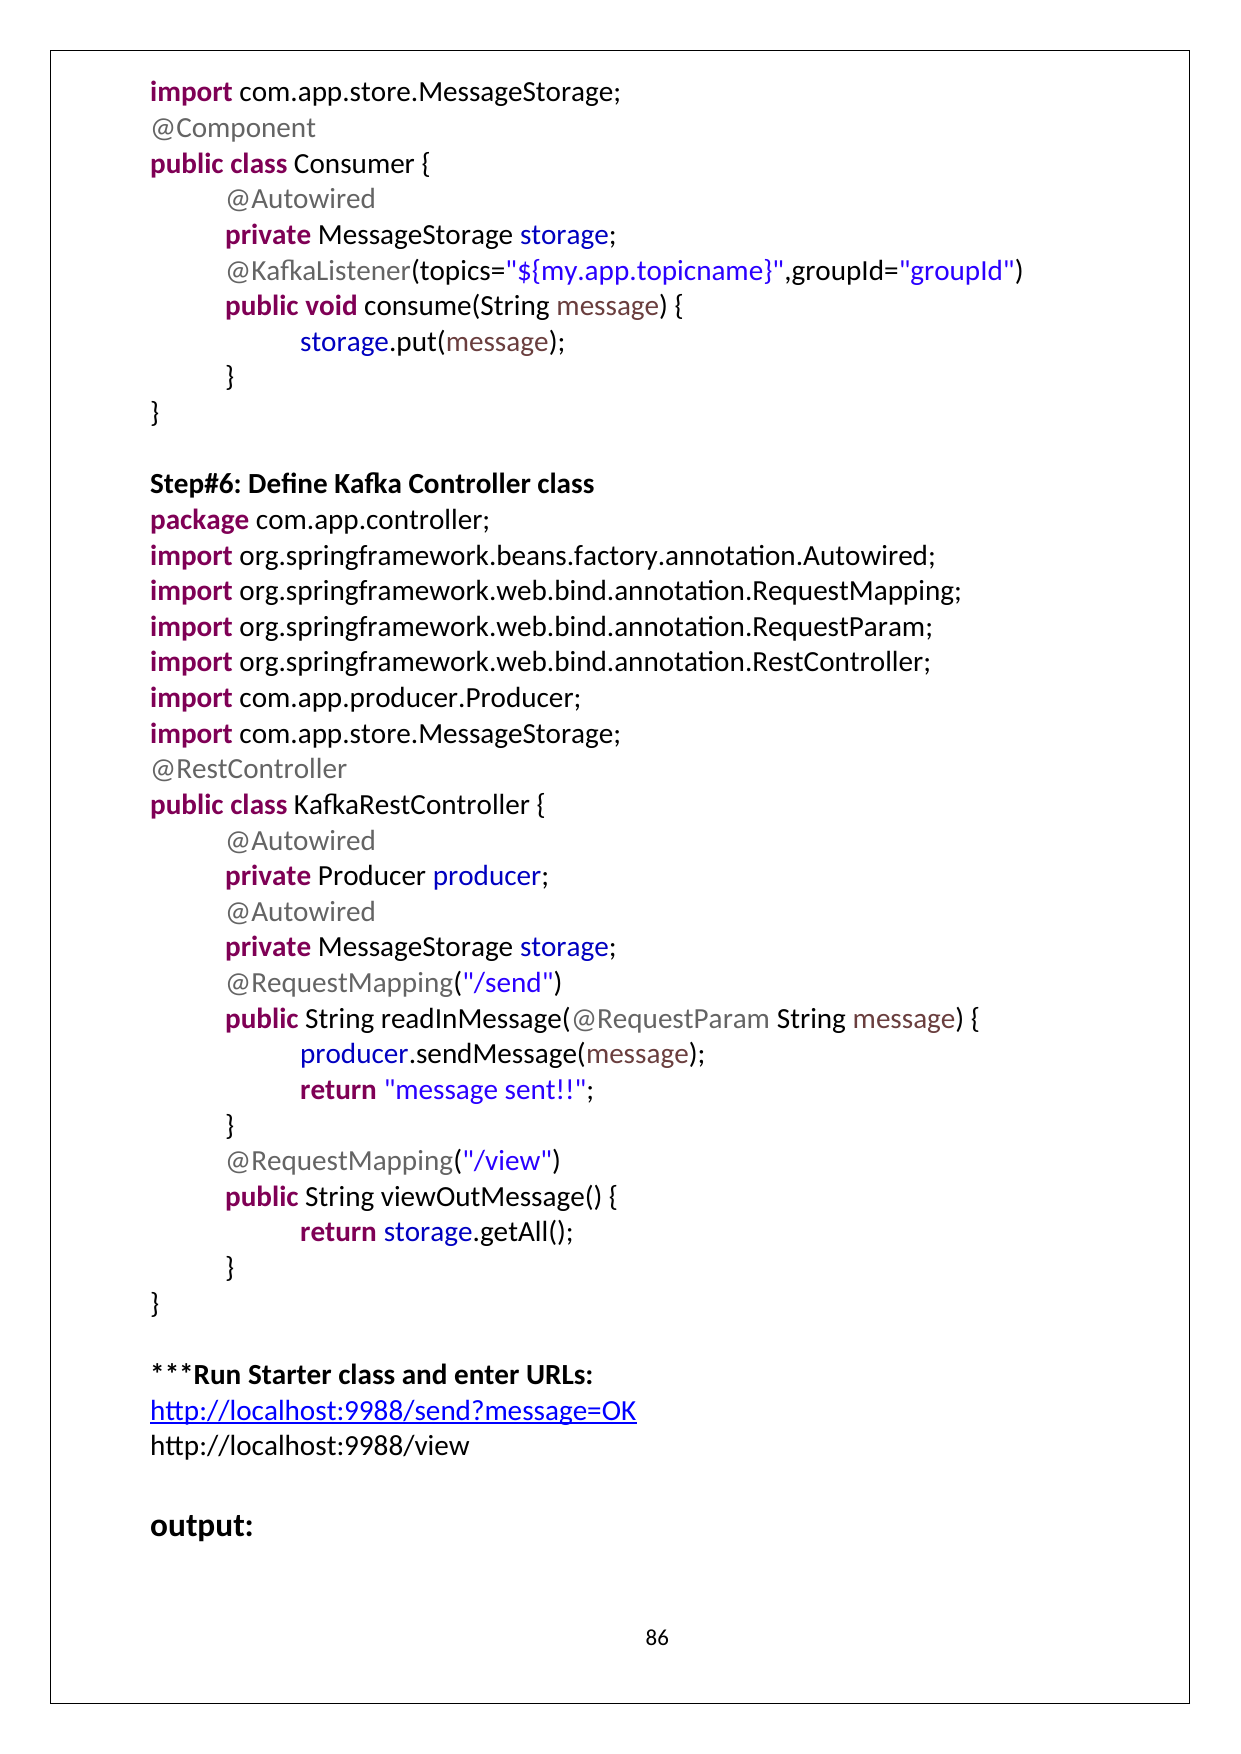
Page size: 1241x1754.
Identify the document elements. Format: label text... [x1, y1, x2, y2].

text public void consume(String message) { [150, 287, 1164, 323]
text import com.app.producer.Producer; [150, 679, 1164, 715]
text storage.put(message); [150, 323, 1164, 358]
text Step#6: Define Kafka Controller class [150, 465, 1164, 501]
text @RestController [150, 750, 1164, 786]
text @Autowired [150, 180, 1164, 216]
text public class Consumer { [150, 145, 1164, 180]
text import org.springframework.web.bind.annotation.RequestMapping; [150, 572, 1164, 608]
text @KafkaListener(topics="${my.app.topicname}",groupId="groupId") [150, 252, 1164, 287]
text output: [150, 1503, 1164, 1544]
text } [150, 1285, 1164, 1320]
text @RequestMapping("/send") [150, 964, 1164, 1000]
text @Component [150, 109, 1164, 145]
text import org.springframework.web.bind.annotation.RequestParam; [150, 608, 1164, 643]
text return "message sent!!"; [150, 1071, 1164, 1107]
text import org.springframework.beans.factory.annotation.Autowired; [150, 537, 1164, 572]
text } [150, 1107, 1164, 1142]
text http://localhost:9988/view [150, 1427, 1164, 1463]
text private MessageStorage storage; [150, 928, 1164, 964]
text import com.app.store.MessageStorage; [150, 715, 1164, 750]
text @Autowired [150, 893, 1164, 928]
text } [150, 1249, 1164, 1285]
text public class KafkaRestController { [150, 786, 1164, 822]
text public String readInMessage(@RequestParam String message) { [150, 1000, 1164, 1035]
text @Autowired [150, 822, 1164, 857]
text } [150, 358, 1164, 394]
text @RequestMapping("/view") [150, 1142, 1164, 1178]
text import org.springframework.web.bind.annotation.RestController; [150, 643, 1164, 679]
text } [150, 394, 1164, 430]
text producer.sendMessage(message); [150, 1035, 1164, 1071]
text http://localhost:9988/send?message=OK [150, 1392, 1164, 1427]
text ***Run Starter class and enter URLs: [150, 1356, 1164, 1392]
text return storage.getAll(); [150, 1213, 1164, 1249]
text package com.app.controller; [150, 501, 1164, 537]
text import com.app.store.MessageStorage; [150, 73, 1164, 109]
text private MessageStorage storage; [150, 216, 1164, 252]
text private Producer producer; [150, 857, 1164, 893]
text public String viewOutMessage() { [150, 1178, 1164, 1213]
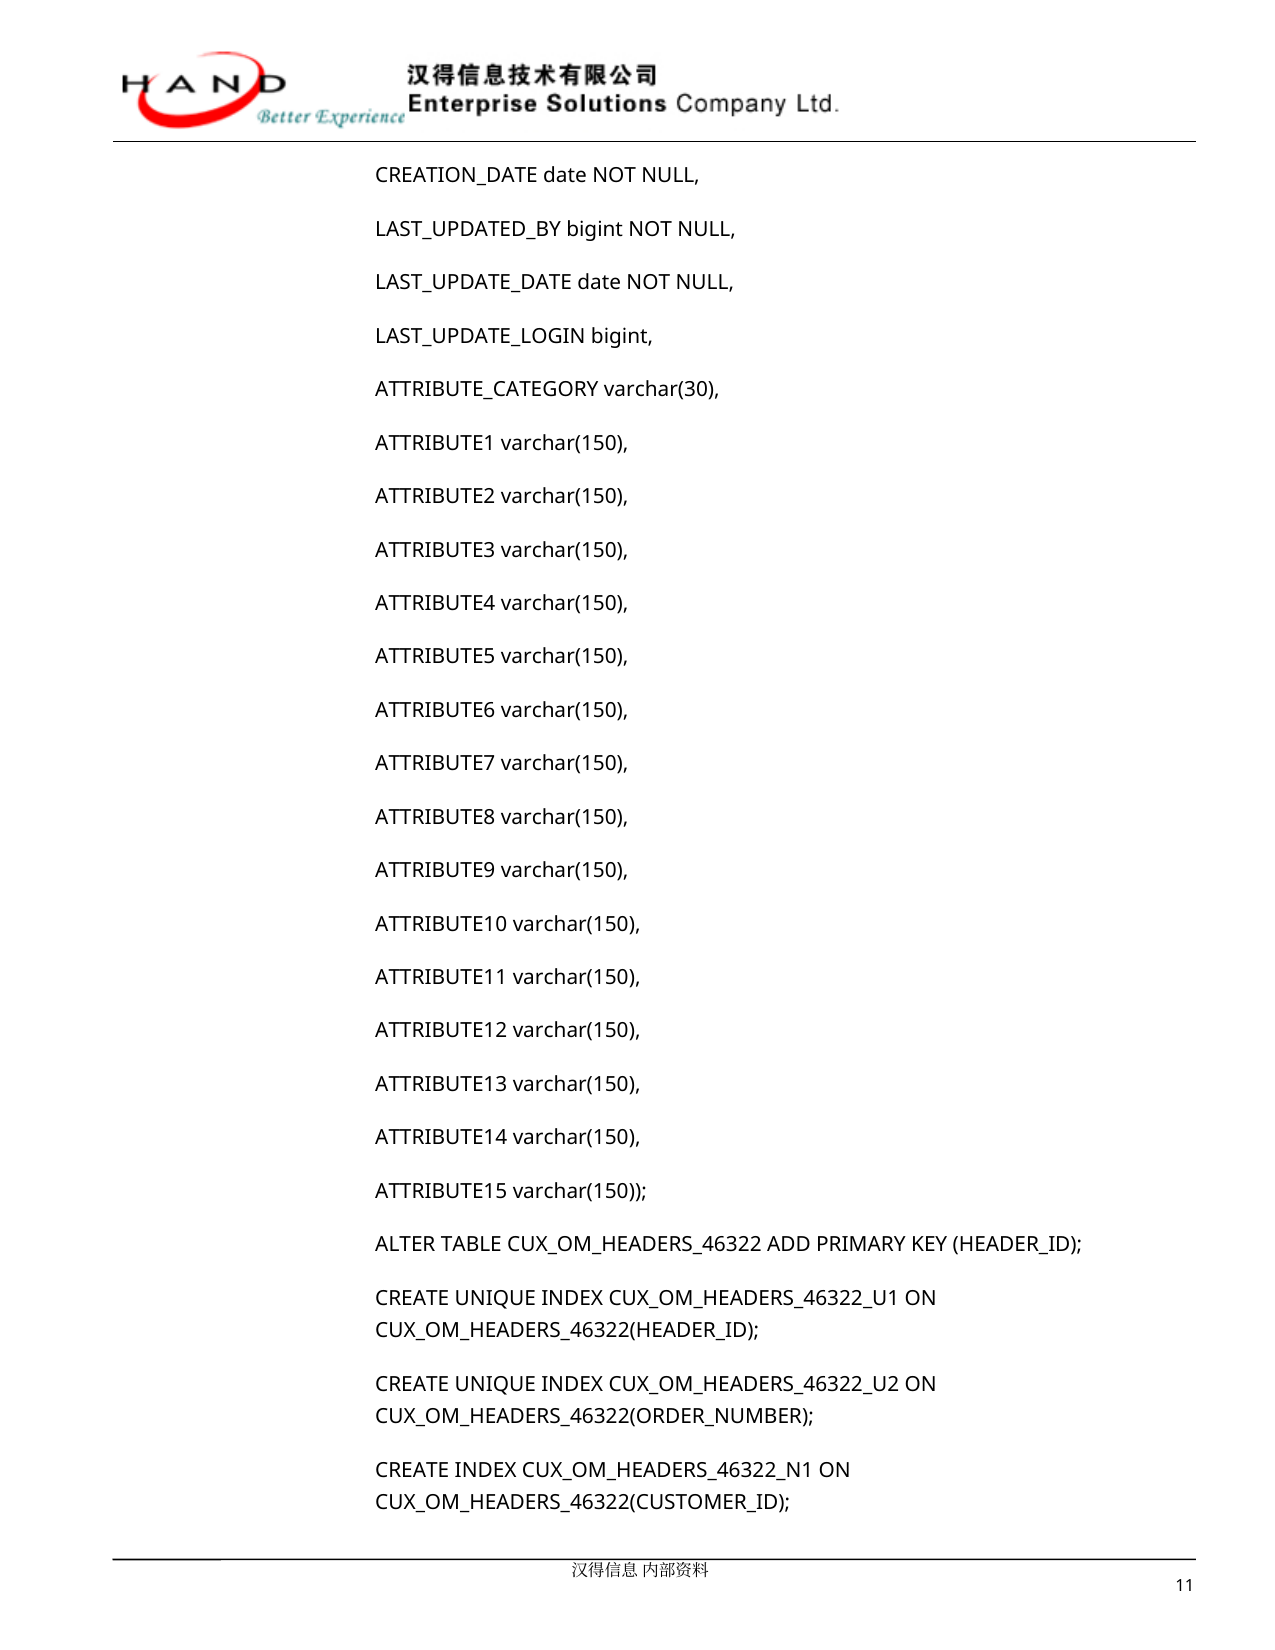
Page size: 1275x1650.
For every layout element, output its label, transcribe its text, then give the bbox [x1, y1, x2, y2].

§

Among the lines above, find those holding "annotation" and copy each one.

text import org.springframework.web.bind.annotation.RequestMapping; [150, 572, 1164, 608]
text import org.springframework.web.bind.annotation.RequestParam; [150, 608, 1164, 643]
text import org.springframework.beans.factory.annotation.Autowired; [150, 537, 1164, 572]
text import org.springframework.web.bind.annotation.RestController; [150, 643, 1164, 679]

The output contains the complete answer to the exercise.